Just look at the Digital Foundry videos for Breath of the Wild. There were visible differences in performance in certain locations. Some were shared between the Wii U and the Switch but many of them were in different locations for different reasons.
It's only natural that you see no reason, as no reason has been given. We don't know what the Atari Box even is at this point. This is the whole purpose of this thread, speculation. At present, we essentially have almost no details about what the Atari Box is.
When they do get around to actually revealing what it is, perhaps there will be some reasons. For now, you are basing all of your speculation on commercially failed systems. But some of the other posters are postulating based on platforms that have not failed, and still turn a profit, despite having smaller install bases or less successful development.
Not every product has to conform to the same business model. Look at the Analogue NT. That thing turns a profit by being a premium platform that is sold for a mark-up. Its business model is not based around selling or licensing software, so they have to charge more for it to turn a profit off of the unit itself. And yet, they sell out of every production run they make. You've only ever been able to order their products through pre-orders. They've created a sustainable business model around a niche product, without focusing on the traditional monetization that major platforms employ.
It could be that the Atari Box will take a similar approach, or perhaps not. We don't know. You can't just base all of your assumptions on a narrow sub-set of examples. Not in this crazy, chaotic, and dynamic field of game development.
And if they said that the Ataribox was an FPGA based retro console but they've come out and said it's based on PC technology, which comes with a reasonable amount of assumptions. It's not like this is an FPGA based total emulation system that plays literally every NES game, some with outright improvements, it's what will very likely be a PC in a box, which places it into a pretty specific niche, which is already occupied by
Well, saying PC technology is actually pretty broad. The PS4 and XBone are both based on PC technology. What that generally means is that it will likely have some manner of x86 processor.

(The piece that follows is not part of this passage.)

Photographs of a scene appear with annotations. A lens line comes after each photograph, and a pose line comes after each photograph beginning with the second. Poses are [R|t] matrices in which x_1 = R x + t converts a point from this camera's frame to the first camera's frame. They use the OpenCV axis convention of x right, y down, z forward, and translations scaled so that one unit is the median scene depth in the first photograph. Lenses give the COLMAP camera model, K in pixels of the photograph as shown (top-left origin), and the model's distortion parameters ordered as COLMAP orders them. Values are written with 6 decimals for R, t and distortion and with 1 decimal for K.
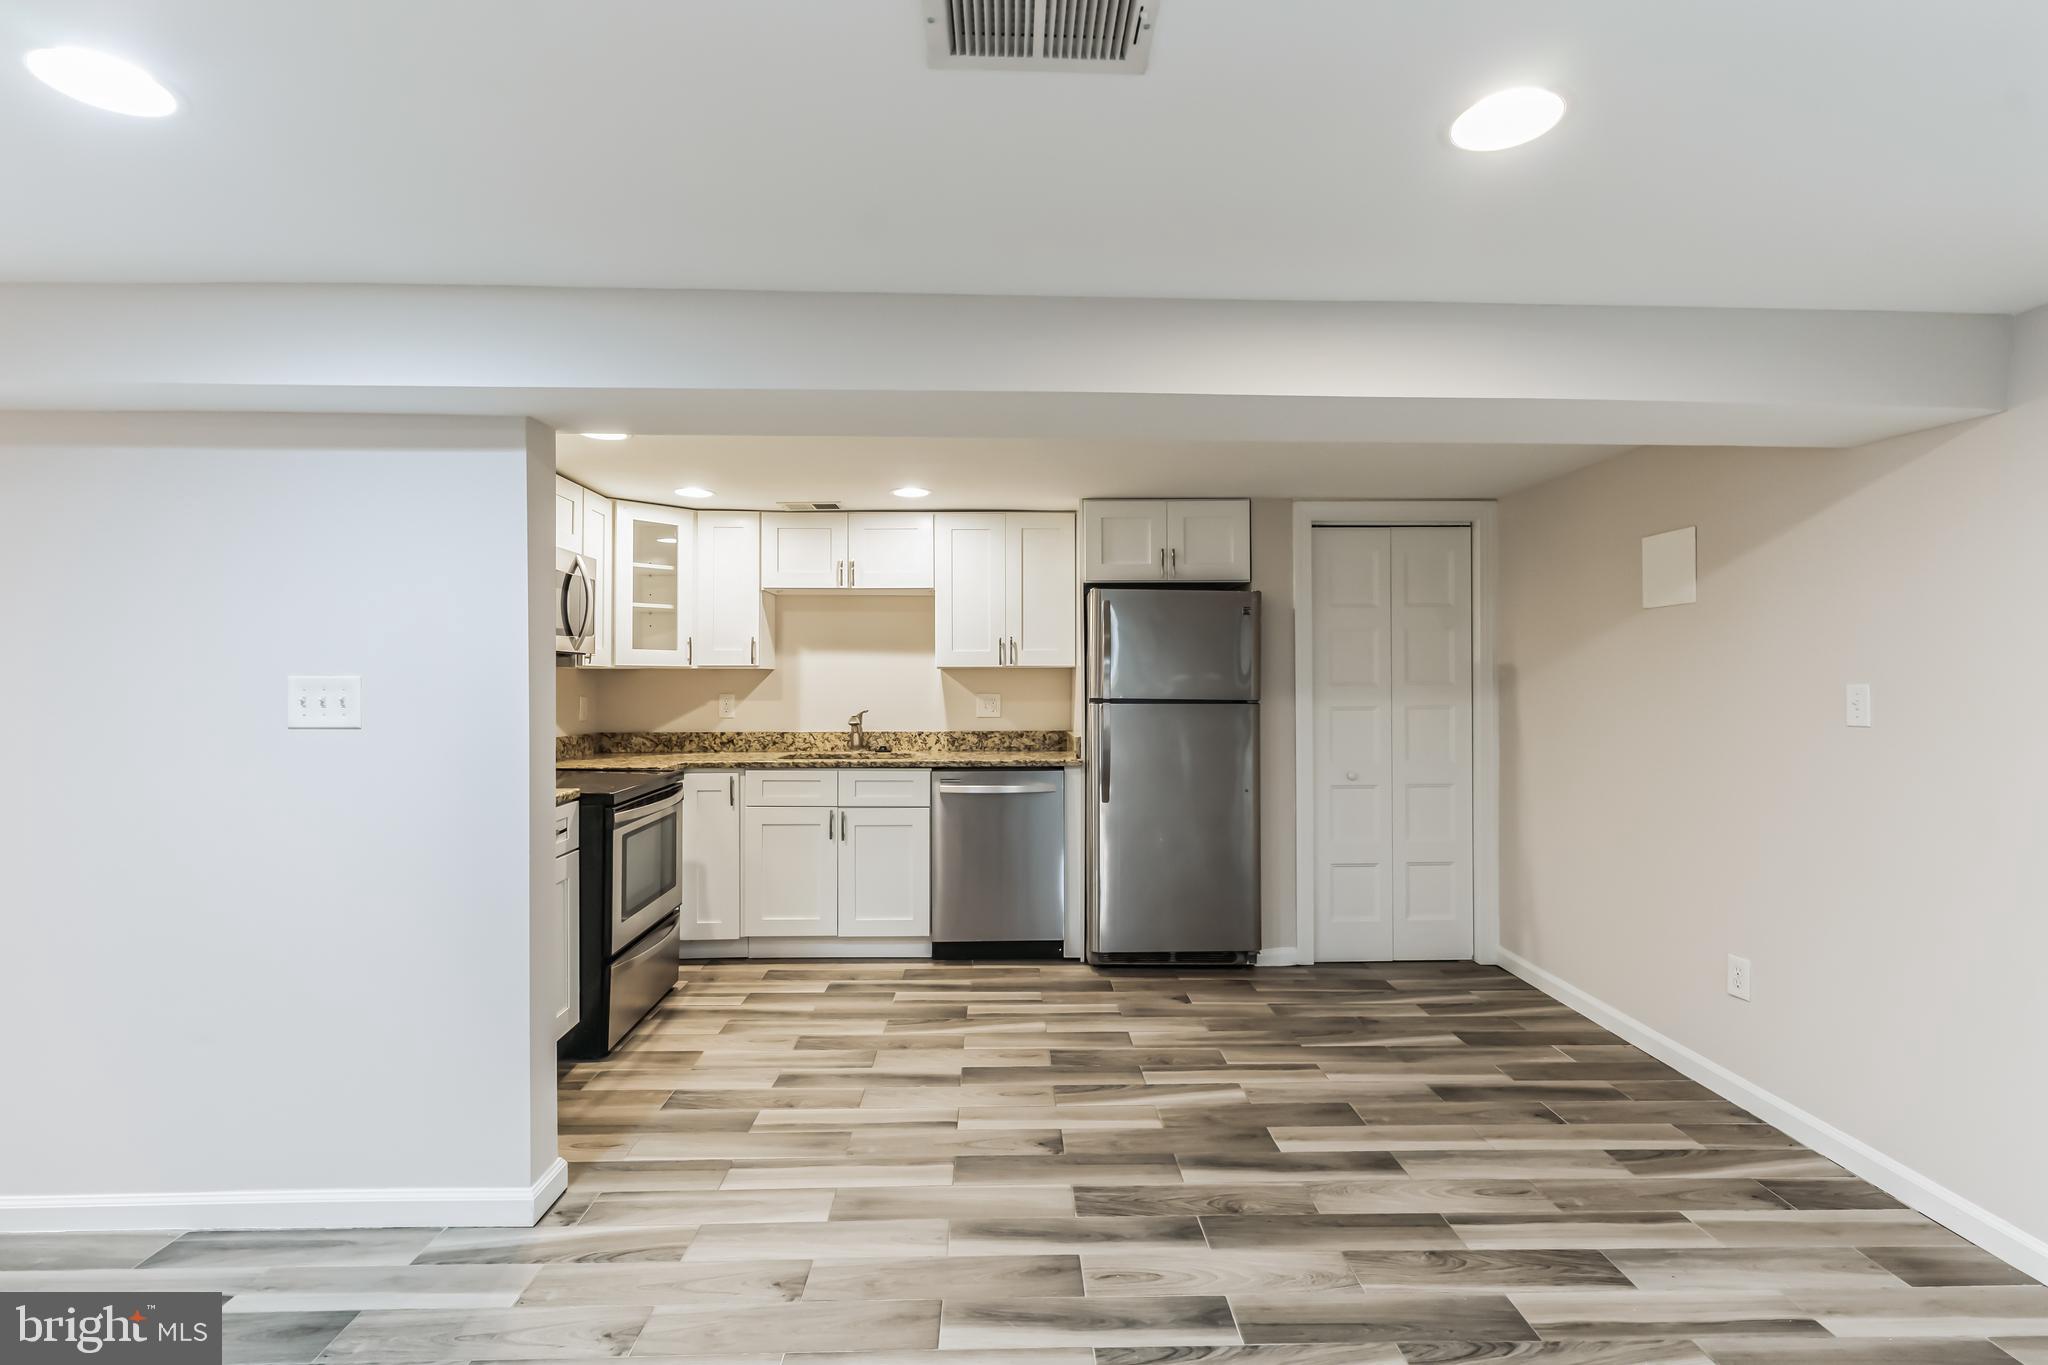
lens RADIAL K [[954.7, 0, 1020.7], [0, 954.7, 679.0], [0, 0, 1]] dist [0.001842, 0.000231]
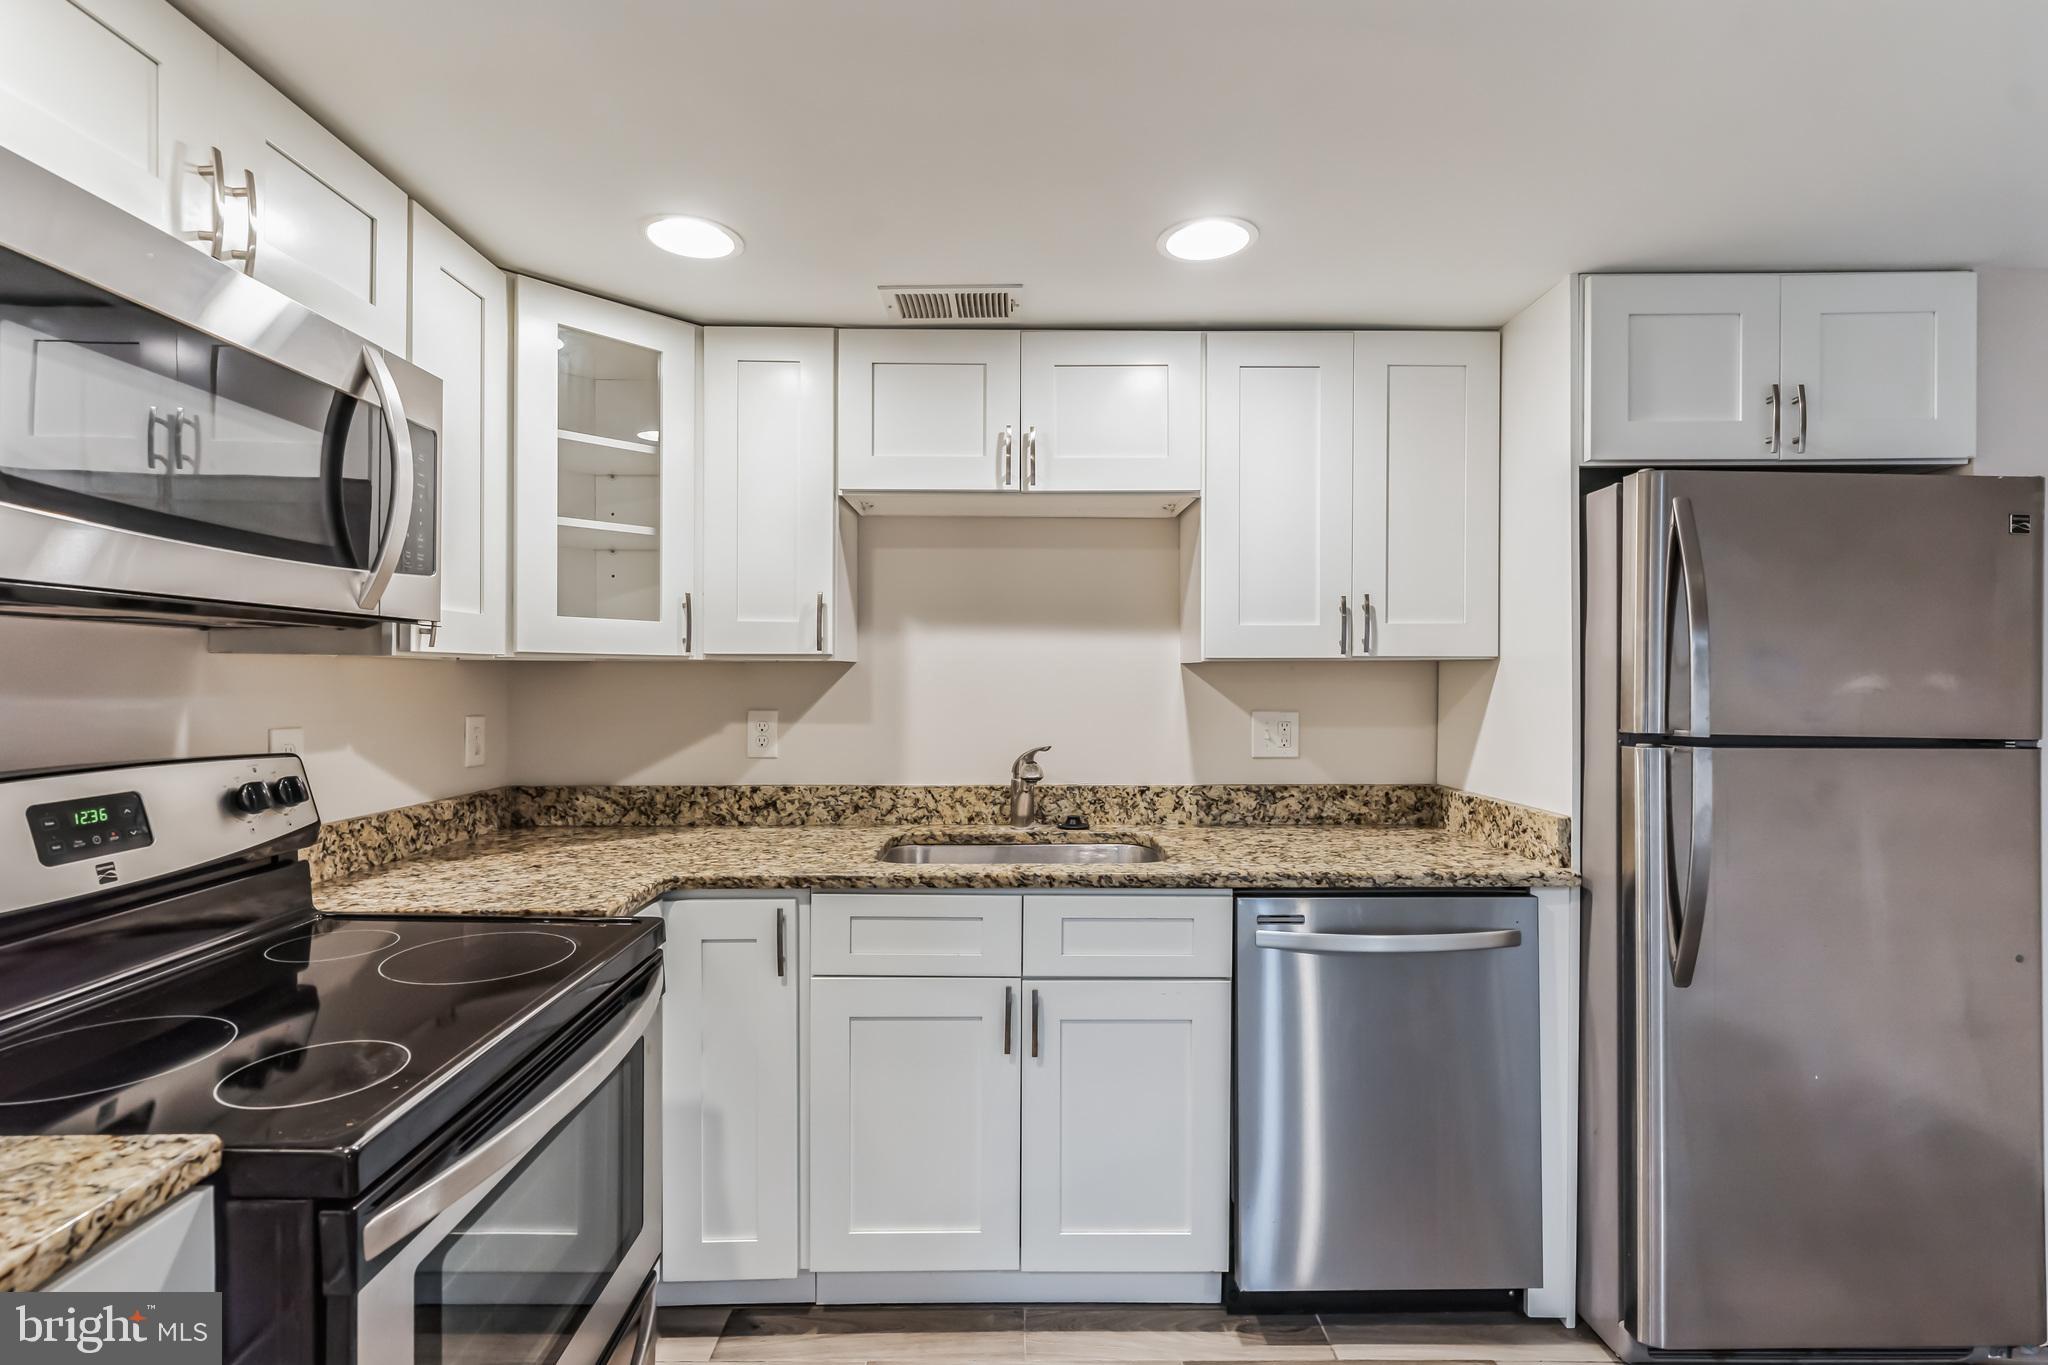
lens RADIAL K [[934.2, 0, 1017.8], [0, 934.2, 683.9], [0, 0, 1]] dist [-0.003000, -0.000221]
pose [[0.999888, 0.003008, -0.014678, -0.176289], [-0.002835, 0.999927, 0.011744, -0.005064], [0.014712, -0.011701, 0.999823, 0.540078]]
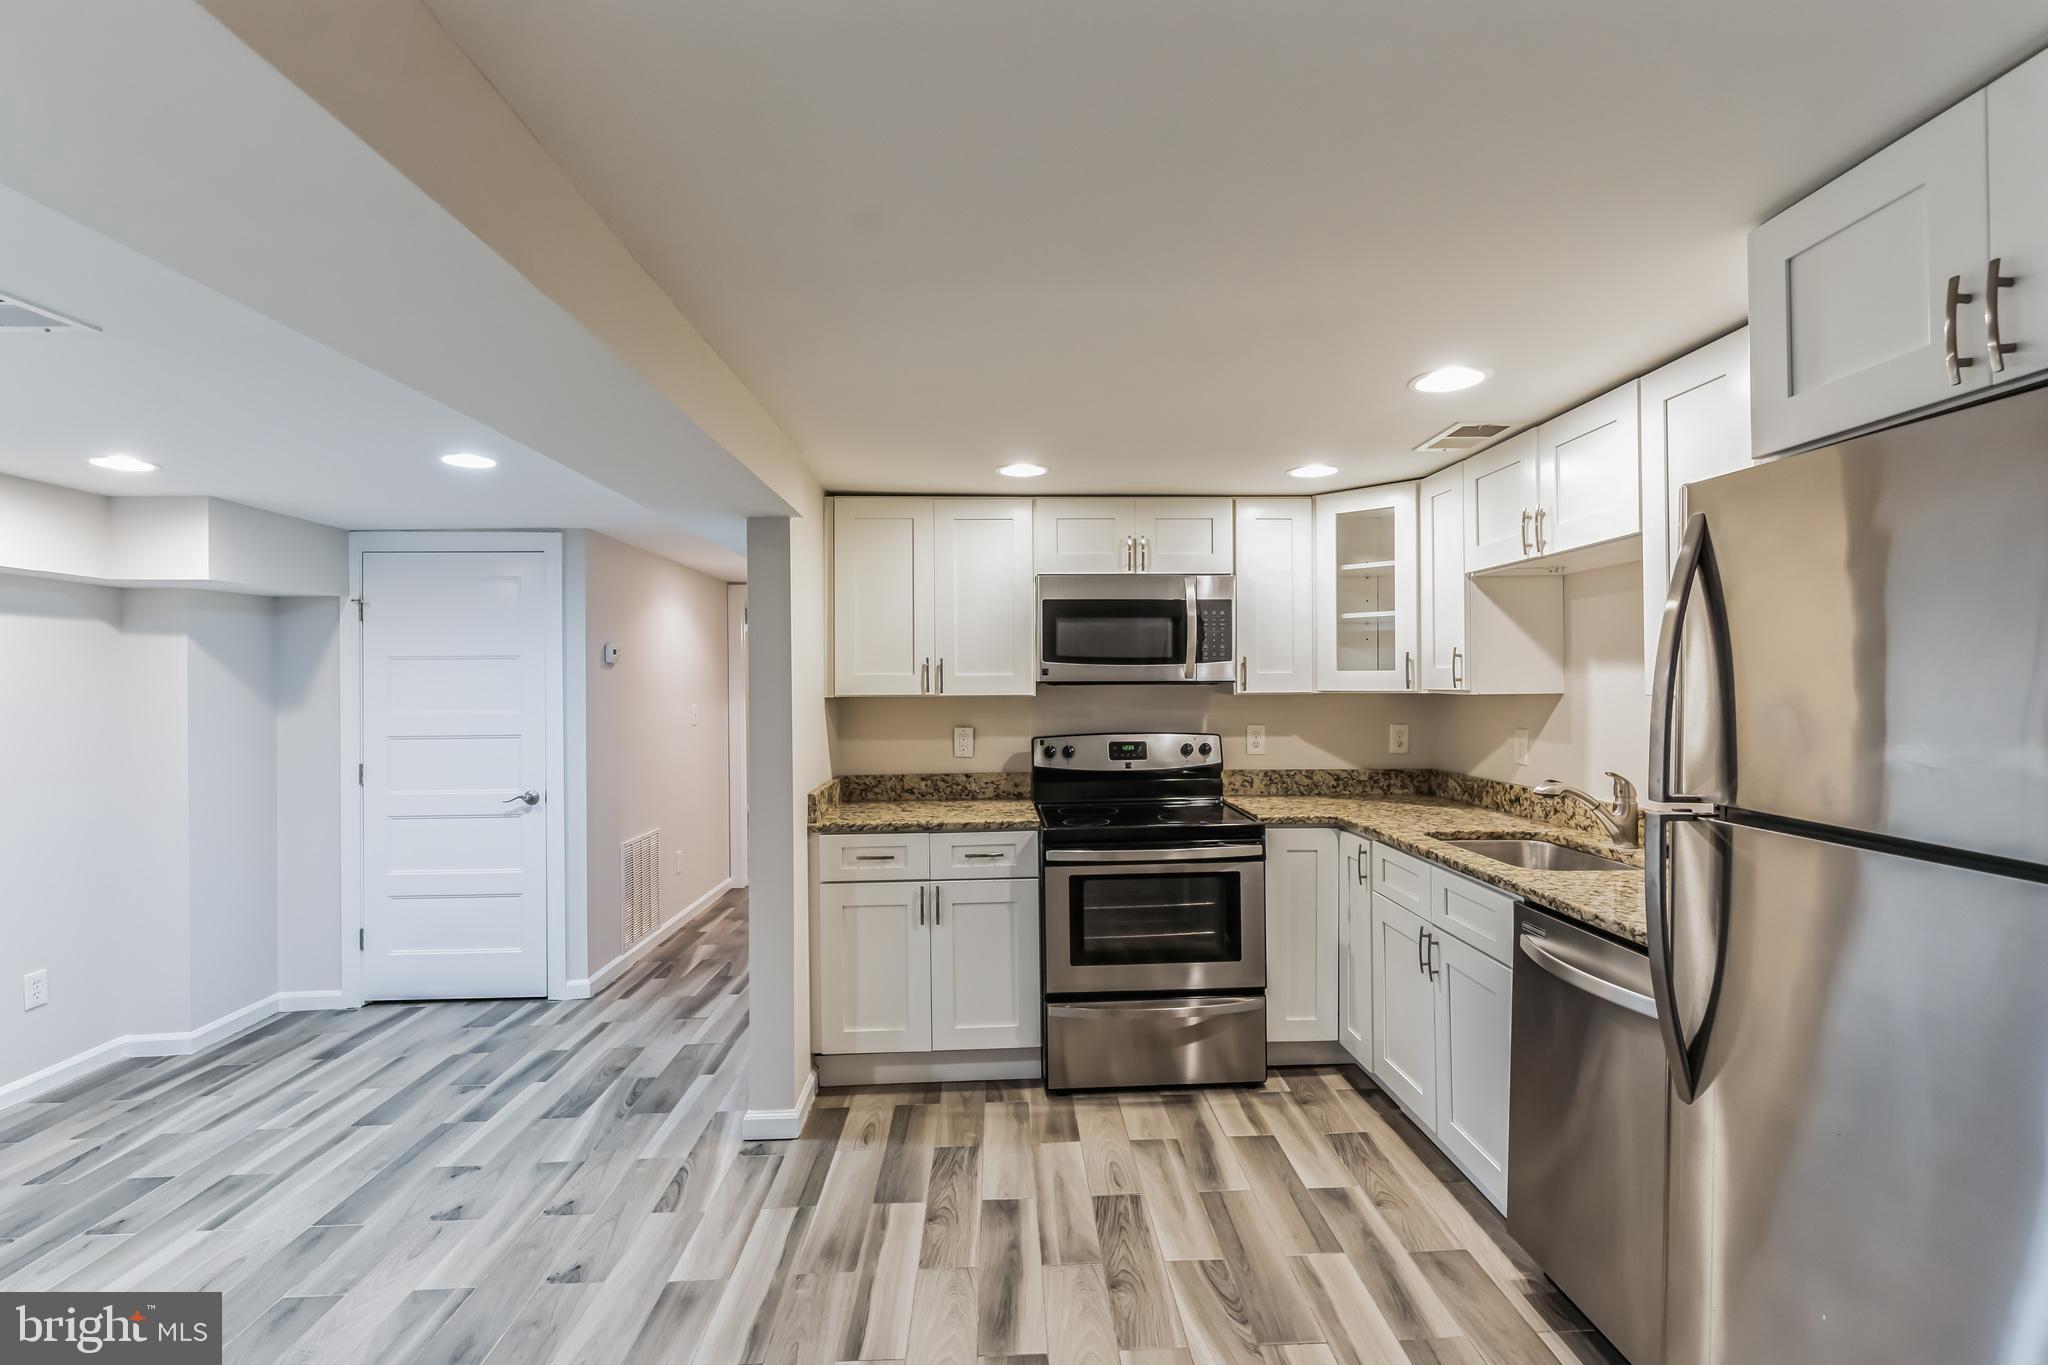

But with the more mobile-focus of a lot of modern x86 processor development, this isn't really that surprising. (a lot of modern processor development has focused on making processors smaller, more power efficient, and produce less heat, to make them more friendly for mobile devices like phones and tablets)
So only a small amount can be inferred from that comment. It could be an Atari-themed tablet for all we know. It could be an Atari-branded netbook.
Considering the announcement timing and the fact that Nintendo brought out it's official mini nes a while ago and now has announced the snes version I'd expect to see a mini atari console with most if not all the games.
Original joysticks would please me.
Those original Atari joysticks are not as good as you remember. There's a nostalgia factor, sure, but they do not hold up very well. I've been meaning to cook up an arcade-control style Atari controller, but I think I would be better off just making a Genesis version, and use that on the original Atari.
Really? I used them on every machine and console I had that would fit RS232! So that's Atari, Amstrad, Spectrum, C64, Amiga and just for giggles, the megadrive (but need more than one fire button for that!) Surprisingly, it worked like a champ on all of them.
I did grip it differently though (just forefinger + thumb at base).
So I did use it way, way, way past it's sell by date. And yeah, used it recently. Love it.
You say that like competing with Nintendo is an easy thing...
Even Nintendo has trouble with it sometimes, and they're kinda the experts on being Nintendo.